# Directions
Render the text of all the records below as a JSON list of strings, with one string for each line and blank lines omitted. Leave the pictures out of the answer.

# Dataset excerpts
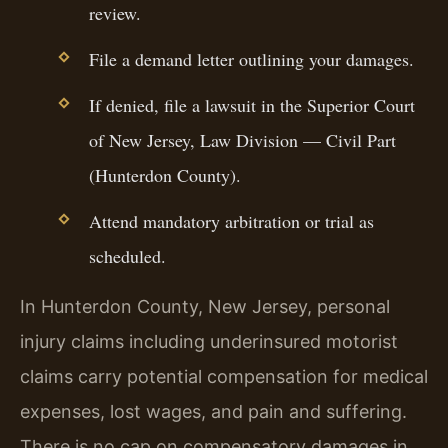
review.
File a demand letter outlining your damages.
If denied, file a lawsuit in the Superior Court
of New Jersey, Law Division — Civil Part
(Hunterdon County).
Attend mandatory arbitration or trial as
scheduled.
In Hunterdon County, New Jersey, personal
injury claims including underinsured motorist
claims carry potential compensation for medical
expenses, lost wages, and pain and suffering.
There is no cap on compensatory damages in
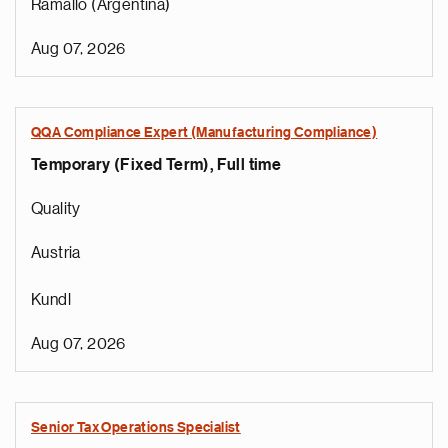
Ramallo (Argentina)
Aug 07, 2026
QQA Compliance Expert (Manufacturing Compliance)
Temporary (Fixed Term), Full time
Quality
Austria
Kundl
Aug 07, 2026
Senior Tax Operations Specialist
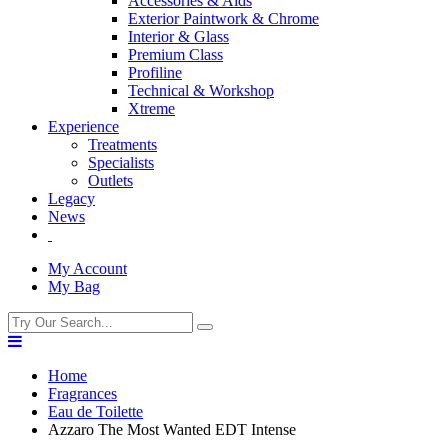
Accessories & Aids
Exterior Paintwork & Chrome
Interior & Glass
Premium Class
Profiline
Technical & Workshop
Xtreme
Experience
Treatments
Specialists
Outlets
Legacy
News
My Account
My Bag
Home
Fragrances
Eau de Toilette
Azzaro The Most Wanted EDT Intense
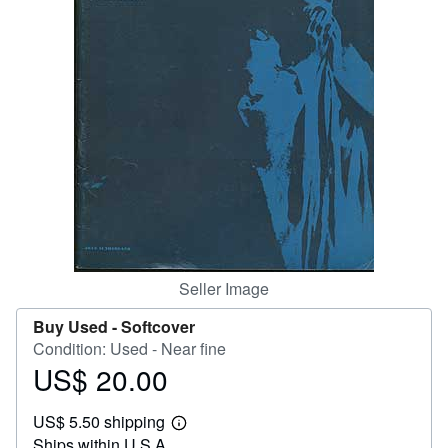
Help
CLOSE
Seller Image
Buy Used -
Softcover
Condition: Used - Near fine
US$ 20.00
Price
US$
US$ 5.50 shipping
20.00
Learn
Ships within U.S.A.
more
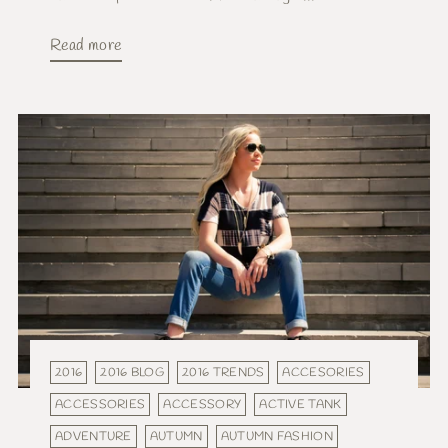
Read more
2016
2016 BLOG
2016 TRENDS
ACCESORIES
ACCESSORIES
ACCESSORY
ACTIVE TANK
ADVENTURE
AUTUMN
AUTUMN FASHION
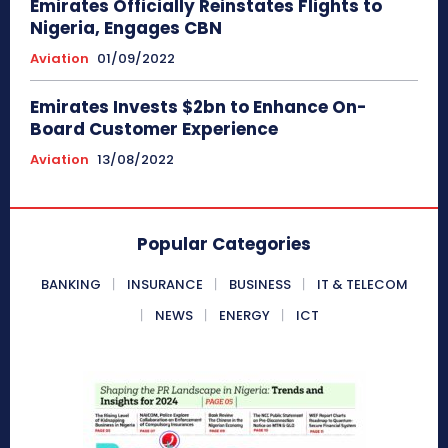
Emirates Officially Reinstates Flights to
Nigeria, Engages CBN
Aviation
01/09/2022
Emirates Invests $2bn to Enhance On-
Board Customer Experience
Aviation
13/08/2022
Popular Categories
BANKING
INSURANCE
BUSINESS
IT & TELECOM
NEWS
ENERGY
ICT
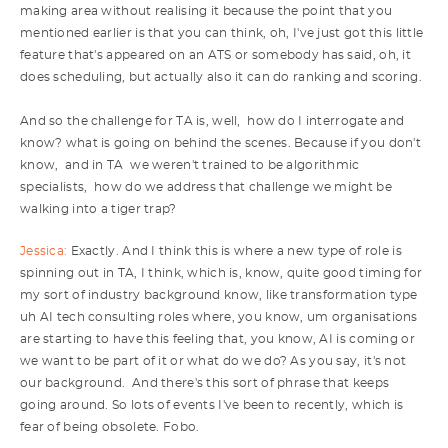
making area without realising it because the point that you
mentioned earlier is that you can think, oh, I've just got this little
feature that's appeared on an ATS or somebody has said, oh, it
does scheduling, but actually also it can do ranking and scoring.
And so the challenge for TA is, well, how do I interrogate and
know? what is going on behind the scenes. Because if you don't
know, and in TA we weren't trained to be algorithmic
specialists, how do we address that challenge we might be
walking into a tiger trap?
Jessica:
Exactly. And I think this is where a new type of role is
spinning out in TA, I think, which is, know, quite good timing for
my sort of industry background know, like transformation type
uh AI tech consulting roles where, you know, um organisations
are starting to have this feeling that, you know, AI is coming or
we want to be part of it or what do we do? As you say, it's not
our background. And there's this sort of phrase that keeps
going around. So lots of events I've been to recently, which is
fear of being obsolete. Fobo.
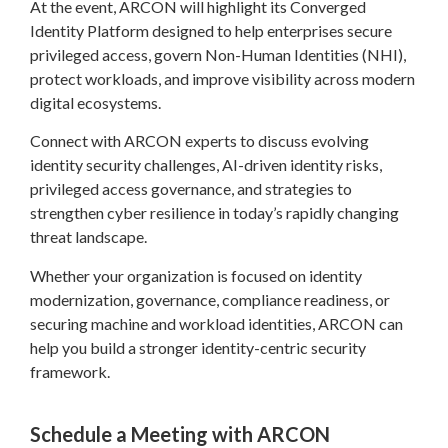
At the event, ARCON will highlight its Converged
Identity Platform designed to help enterprises secure
privileged access, govern Non-Human Identities (NHI),
protect workloads, and improve visibility across modern
digital ecosystems.
Connect with ARCON experts to discuss evolving
identity security challenges, AI-driven identity risks,
privileged access governance, and strategies to
strengthen cyber resilience in today’s rapidly changing
threat landscape.
Whether your organization is focused on identity
modernization, governance, compliance readiness, or
securing machine and workload identities, ARCON can
help you build a stronger identity-centric security
framework.
Schedule a Meeting with ARCON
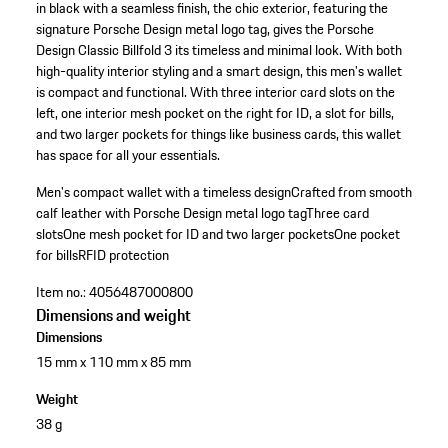
in black with a seamless finish, the chic exterior, featuring the
signature Porsche Design metal logo tag, gives the Porsche
Design Classic Billfold 3 its timeless and minimal look. With both
high-quality interior styling and a smart design, this men's wallet
is compact and functional. With three interior card slots on the
left, one interior mesh pocket on the right for ID, a slot for bills,
and two larger pockets for things like business cards, this wallet
has space for all your essentials.
Men's compact wallet with a timeless design
Crafted from smooth
calf leather with Porsche Design metal logo tag
Three card
slots
One mesh pocket for ID and two larger pockets
One pocket
for bills
RFID protection
Item no.:
4056487000800
Dimensions and weight
Dimensions
15 mm x 110 mm x 85 mm
Weight
38 g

# Solution to the exercise
[
  "review.",
  "File a demand letter outlining your damages.",
  "If denied, file a lawsuit in the Superior Court",
  "of New Jersey, Law Division — Civil Part",
  "(Hunterdon County).",
  "Attend mandatory arbitration or trial as",
  "scheduled.",
  "In Hunterdon County, New Jersey, personal",
  "injury claims including underinsured motorist",
  "claims carry potential compensation for medical",
  "expenses, lost wages, and pain and suffering.",
  "There is no cap on compensatory damages in",
  "Ramallo (Argentina)",
  "Aug 07, 2026",
  "QQA Compliance Expert (Manufacturing Compliance)",
  "Temporary (Fixed Term), Full time",
  "Quality",
  "Austria",
  "Kundl",
  "Aug 07, 2026",
  "Senior Tax Operations Specialist",
  "Accessories & Aids",
  "Exterior Paintwork & Chrome",
  "Interior & Glass",
  "Premium Class",
  "Profiline",
  "Technical & Workshop",
  "Xtreme",
  "Experience",
  "Treatments",
  "Specialists",
  "Outlets",
  "Legacy",
  "News",
  "My Account",
  "My Bag",
  "Home",
  "Fragrances",
  "Eau de Toilette",
  "Azzaro The Most Wanted EDT Intense",
  "Help",
  "CLOSE",
  "Seller Image",
  "Buy Used -",
  "Softcover",
  "Condition: Used - Near fine",
  "US$ 20.00",
  "Price",
  "US$",
  "US$ 5.50 shipping",
  "20.00",
  "Learn",
  "Ships within U.S.A.",
  "more",
  "Read more",
  "2016",
  "2016 BLOG",
  "2016 TRENDS",
  "ACCESORIES",
  "ACCESSORIES",
  "ACCESSORY",
  "ACTIVE TANK",
  "ADVENTURE",
  "AUTUMN",
  "AUTUMN FASHION",
  "Emirates Officially Reinstates Flights to",
  "Nigeria, Engages CBN",
  "Aviation",
  "01/09/2022",
  "Emirates Invests $2bn to Enhance On-",
  "Board Customer Experience",
  "Aviation",
  "13/08/2022",
  "Popular Categories",
  "BANKING",
  "INSURANCE",
  "BUSINESS",
  "IT & TELECOM",
  "NEWS",
  "ENERGY",
  "ICT",
  "making area without realising it because the point that you",
  "mentioned earlier is that you can think, oh, I've just got this little",
  "feature that's appeared on an ATS or somebody has said, oh, it",
  "does scheduling, but actually also it can do ranking and scoring.",
  "And so the challenge for TA is, well, how do I interrogate and",
  "know? what is going on behind the scenes. Because if you don't",
  "know, and in TA we weren't trained to be algorithmic",
  "specialists, how do we address that challenge we might be",
  "walking into a tiger trap?",
  "Jessica:",
  "Exactly. And I think this is where a new type of role is",
  "spinning out in TA, I think, which is, know, quite good timing for",
  "my sort of industry background know, like transformation type",
  "uh AI tech consulting roles where, you know, um organisations",
  "are starting to have this feeling that, you know, AI is coming or",
  "we want to be part of it or what do we do? As you say, it's not",
  "our background. And there's this sort of phrase that keeps",
  "going around. So lots of events I've been to recently, which is",
  "fear of being obsolete. Fobo.",
  "At the event, ARCON will highlight its Converged",
  "Identity Platform designed to help enterprises secure",
  "privileged access, govern Non-Human Identities (NHI),",
  "protect workloads, and improve visibility across modern",
  "digital ecosystems.",
  "Connect with ARCON experts to discuss evolving",
  "identity security challenges, AI-driven identity risks,",
  "privileged access governance, and strategies to",
  "strengthen cyber resilience in today’s rapidly changing",
  "threat landscape.",
  "Whether your organization is focused on identity",
  "modernization, governance, compliance readiness, or",
  "securing machine and workload identities, ARCON can",
  "help you build a stronger identity-centric security",
  "framework.",
  "Schedule a Meeting with ARCON",
  "in black with a seamless finish, the chic exterior, featuring the",
  "signature Porsche Design metal logo tag, gives the Porsche",
  "Design Classic Billfold 3 its timeless and minimal look. With both",
  "high-quality interior styling and a smart design, this men's wallet",
  "is compact and functional. With three interior card slots on the",
  "left, one interior mesh pocket on the right for ID, a slot for bills,",
  "and two larger pockets for things like business cards, this wallet",
  "has space for all your essentials.",
  "Men's compact wallet with a timeless design",
  "Crafted from smooth",
  "calf leather with Porsche Design metal logo tag",
  "Three card",
  "slots",
  "One mesh pocket for ID and two larger pockets",
  "One pocket",
  "for bills",
  "RFID protection",
  "Item no.:",
  "4056487000800",
  "Dimensions and weight",
  "Dimensions",
  "15 mm x 110 mm x 85 mm",
  "Weight",
  "38 g"
]